EXERCISE REQUIREMENTS ::
a – Answer these questions from the single sign out post:
(i) Which OpenID provider is the writer logged into?
(ii) Which site could factoryjoe log into to lower the writer's karma?
(iii) How many ways to do single sign out does the writer see?
b – Restate word for word the stretch of the single sign out post that opens with the words "There are some" and closes with "single sign out.".

READING PASSAGE ::
Single Sign Out
Let’s take a use case.
I sign into a site with my OpenID. Any site. Tumblr! (hey Tumblr, implement OpenID). So, now I’m logged into Tumblr and MyVidoop, my OpenID provider. I finish writing a post or posting a picture of a kitten or whatever. I’m done doing stuff, so I click ‘log out’ so factoryjoe doesn’t login and post pictures of his Hawaii trip onto my account. Unfortunately, right now, I’m only logged out of Tumblr. Which means that since I’m still logged into MyVidoop, factoryjoe can go off and log into Intense Debate now to lower my karma.
What a tool.
This is in no way a problem with MyVidoop - it’s a problem with federated login in general. This is yet another thing that Facebook has done that the Open Stack needs to replicate before we can have a serious solution. But that’s a topic for another conversation.
There are some people who will be a lot more equipped to answer questions about this, and hopefully they’ll tell me that I’m stupid and there’s a much better way to do this. As it stands, however, from my perspective there are basically three ways to do single sign out.

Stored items
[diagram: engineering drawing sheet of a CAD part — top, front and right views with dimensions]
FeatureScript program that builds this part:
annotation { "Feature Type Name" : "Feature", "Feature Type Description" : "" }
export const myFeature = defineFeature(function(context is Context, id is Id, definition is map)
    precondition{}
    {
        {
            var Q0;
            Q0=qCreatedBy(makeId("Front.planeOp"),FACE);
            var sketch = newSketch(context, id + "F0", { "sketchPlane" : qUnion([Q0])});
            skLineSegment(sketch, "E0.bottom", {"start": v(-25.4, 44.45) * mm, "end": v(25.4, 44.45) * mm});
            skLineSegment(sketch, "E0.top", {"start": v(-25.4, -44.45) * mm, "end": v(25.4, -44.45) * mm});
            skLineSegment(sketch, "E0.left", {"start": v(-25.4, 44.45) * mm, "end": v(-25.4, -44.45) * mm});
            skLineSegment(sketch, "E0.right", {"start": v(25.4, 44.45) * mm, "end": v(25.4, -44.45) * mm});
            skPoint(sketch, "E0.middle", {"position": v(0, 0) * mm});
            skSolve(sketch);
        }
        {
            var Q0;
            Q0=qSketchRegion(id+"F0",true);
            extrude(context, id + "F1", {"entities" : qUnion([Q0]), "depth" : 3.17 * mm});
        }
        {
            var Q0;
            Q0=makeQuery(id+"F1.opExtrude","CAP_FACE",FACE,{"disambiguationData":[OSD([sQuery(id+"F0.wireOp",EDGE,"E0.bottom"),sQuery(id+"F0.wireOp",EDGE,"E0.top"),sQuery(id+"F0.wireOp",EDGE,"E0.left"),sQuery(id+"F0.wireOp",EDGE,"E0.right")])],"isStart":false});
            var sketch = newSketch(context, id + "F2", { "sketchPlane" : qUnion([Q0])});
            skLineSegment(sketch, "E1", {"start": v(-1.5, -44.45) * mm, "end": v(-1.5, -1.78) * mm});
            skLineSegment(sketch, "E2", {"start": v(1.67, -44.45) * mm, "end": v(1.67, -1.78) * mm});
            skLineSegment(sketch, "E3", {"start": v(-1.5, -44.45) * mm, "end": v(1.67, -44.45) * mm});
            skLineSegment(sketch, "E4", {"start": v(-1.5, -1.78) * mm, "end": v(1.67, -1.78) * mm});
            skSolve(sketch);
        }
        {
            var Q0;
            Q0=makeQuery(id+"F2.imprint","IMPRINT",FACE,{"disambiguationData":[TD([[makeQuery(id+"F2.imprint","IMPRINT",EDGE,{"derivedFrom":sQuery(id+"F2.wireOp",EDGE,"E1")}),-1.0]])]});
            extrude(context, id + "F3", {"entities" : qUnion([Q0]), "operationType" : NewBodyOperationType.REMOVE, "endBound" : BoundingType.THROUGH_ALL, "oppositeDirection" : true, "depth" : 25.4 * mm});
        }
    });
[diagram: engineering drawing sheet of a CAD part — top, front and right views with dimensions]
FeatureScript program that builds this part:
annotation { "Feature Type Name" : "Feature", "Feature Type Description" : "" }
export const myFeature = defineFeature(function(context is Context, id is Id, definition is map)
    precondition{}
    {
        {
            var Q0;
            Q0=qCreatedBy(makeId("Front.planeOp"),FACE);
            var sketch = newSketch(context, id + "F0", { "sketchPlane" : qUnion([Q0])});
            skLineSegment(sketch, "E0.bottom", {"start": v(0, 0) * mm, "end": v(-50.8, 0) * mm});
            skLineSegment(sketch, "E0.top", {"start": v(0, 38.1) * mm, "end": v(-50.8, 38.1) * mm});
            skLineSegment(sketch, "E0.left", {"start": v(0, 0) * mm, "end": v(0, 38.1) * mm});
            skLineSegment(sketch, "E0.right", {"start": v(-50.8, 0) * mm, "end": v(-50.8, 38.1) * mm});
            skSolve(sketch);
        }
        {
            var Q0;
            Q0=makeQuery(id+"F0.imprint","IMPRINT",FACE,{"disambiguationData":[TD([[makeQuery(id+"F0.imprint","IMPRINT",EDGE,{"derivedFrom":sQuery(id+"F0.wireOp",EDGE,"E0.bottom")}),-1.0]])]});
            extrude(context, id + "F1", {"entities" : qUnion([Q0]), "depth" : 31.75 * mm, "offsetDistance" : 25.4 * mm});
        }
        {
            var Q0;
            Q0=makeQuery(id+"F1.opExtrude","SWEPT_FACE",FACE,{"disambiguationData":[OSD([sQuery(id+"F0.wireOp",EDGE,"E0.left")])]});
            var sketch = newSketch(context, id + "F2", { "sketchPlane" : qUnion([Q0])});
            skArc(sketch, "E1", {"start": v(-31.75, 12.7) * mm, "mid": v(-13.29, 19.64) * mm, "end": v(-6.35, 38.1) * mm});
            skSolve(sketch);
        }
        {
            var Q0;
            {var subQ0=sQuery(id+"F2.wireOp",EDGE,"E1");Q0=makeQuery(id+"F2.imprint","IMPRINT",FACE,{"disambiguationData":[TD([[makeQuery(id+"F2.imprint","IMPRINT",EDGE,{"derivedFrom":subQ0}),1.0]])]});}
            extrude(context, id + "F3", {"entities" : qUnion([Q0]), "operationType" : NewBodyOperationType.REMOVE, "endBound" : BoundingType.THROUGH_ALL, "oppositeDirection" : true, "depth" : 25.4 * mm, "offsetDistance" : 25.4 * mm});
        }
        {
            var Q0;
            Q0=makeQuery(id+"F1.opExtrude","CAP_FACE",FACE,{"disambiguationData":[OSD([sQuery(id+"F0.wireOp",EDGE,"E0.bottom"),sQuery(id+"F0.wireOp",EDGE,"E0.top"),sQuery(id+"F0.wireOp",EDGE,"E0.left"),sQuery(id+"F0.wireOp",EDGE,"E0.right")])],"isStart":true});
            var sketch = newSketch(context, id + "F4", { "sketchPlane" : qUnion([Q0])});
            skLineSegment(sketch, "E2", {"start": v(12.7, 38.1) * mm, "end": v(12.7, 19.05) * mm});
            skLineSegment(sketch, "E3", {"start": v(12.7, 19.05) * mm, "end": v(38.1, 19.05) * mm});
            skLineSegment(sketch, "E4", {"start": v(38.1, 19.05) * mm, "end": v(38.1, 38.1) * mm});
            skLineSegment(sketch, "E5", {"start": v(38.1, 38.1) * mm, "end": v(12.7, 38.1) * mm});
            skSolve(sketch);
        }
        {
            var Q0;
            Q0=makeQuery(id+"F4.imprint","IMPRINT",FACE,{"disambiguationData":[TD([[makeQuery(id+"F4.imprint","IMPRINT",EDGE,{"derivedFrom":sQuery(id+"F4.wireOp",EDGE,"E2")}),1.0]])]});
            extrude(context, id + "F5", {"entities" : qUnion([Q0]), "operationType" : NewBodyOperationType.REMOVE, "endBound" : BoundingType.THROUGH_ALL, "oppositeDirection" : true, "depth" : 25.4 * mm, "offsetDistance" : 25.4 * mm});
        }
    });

TASK SOLUTIONS ::
a –
(i) MyVidoop
(ii) Intense Debate
(iii) Three

b –
There are some people who will be a lot more equipped to answer questions about this, and hopefully they’ll tell me that I’m stupid and there’s a much better way to do this. As it stands, however, from my perspective there are basically three ways to do single sign out.